What Good Industrial Policy Means for Business
From a corporate perspective, good industrial policy should be predictable enough to support long-term investment, targeted enough to solve real bottlenecks, transparent enough to reduce favoritism, and performance-based enough to prevent dependency. It should be coordinated enough to align incentives, regulation, infrastructure, and workforce development. It should also remain open enough to preserve competition and realistic enough to acknowledge existing supply chain constraints.
Business leaders should advocate for these principles. Poorly designed industrial policy creates uncertainty, rent-seeking, and inefficiency. Well-designed industrial policy can reduce strategic vulnerability, support innovation, and accelerate investment. The corporate role is not passive. Firms have information governments need. They understand supply chains, cost structures, technology timelines, and operational barriers. Engagement should be serious, evidence-based, and transparent.
Strategic Implications
Industrial policy’s return changes how companies plan. Capital allocation must include policy scenarios. Supply chain strategy must account for national priorities. M&A must account for security review. Procurement must account for domestic-content and geopolitical risk. Sustainability strategy must account for industrial incentives. R&D strategy must consider public funding and export controls. Government affairs must move closer to strategy.
The companies that adapt will not simply chase subsidies. They will build policy-aware strategy. They will identify where government priorities align with durable market opportunities. They will use incentives to accelerate investments they would want to make anyway. They will avoid dependence on fragile political commitments. They will treat compliance as a strategic capability. They will build flexibility across regions and supply chains.
The companies that misread the shift may face stranded assets, regulatory delays, sudden cost changes, or competitive disadvantage against subsidized rivals.
The State Is Back in Strategy
Industrial policy has returned because the global economy has become more strategically contested. Governments are reshaping markets to secure technology leadership, accelerate decarbonization, rebuild manufacturing, protect supply chains, and respond to geopolitical rivalry. This creates opportunities for firms aligned with public priorities, but also exposes companies to policy volatility, compliance burdens, and distorted competition.
The old separation between business strategy and public policy is no longer reliable. Executives must understand how government decisions influence capital flows, technology access, market structure, and competitive advantage.
The return of industrial policy does not mean the end of markets. It means markets are increasingly being shaped by strategic state involvement. For business leaders, the winning posture is neither ideological resistance nor opportunistic dependency. It is disciplined engagement.

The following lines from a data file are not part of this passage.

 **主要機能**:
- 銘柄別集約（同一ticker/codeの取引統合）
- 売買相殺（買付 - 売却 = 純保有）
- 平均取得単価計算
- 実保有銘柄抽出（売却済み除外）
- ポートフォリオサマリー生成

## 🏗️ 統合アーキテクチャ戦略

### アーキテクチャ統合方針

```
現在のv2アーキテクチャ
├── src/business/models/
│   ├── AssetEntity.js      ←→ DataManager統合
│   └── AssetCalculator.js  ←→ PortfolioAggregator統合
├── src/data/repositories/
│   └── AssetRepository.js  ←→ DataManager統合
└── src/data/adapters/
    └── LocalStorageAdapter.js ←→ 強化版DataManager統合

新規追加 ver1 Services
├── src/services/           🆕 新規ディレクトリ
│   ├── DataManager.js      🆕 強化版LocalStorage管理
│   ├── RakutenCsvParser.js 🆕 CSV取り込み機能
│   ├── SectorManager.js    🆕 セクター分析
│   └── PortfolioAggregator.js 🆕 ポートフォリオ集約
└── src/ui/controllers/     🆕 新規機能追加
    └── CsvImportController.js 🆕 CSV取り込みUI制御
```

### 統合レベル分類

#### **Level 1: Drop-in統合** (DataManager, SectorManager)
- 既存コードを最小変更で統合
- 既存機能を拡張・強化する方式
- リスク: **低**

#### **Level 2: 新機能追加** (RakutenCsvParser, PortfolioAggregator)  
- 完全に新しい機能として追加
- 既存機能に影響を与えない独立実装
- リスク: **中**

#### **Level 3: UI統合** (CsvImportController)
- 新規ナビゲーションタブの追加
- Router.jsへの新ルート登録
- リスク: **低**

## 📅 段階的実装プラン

Companies must learn to operate in partnership with policy without becoming captive to it. They must use public support to build real capability. They must preserve flexibility as governments change direction. They must compete in markets where strategy is now written partly in boardrooms and partly in ministries.
Industrial policy is back. The companies that understand its logic will be better positioned to shape the next economy rather than merely react to it.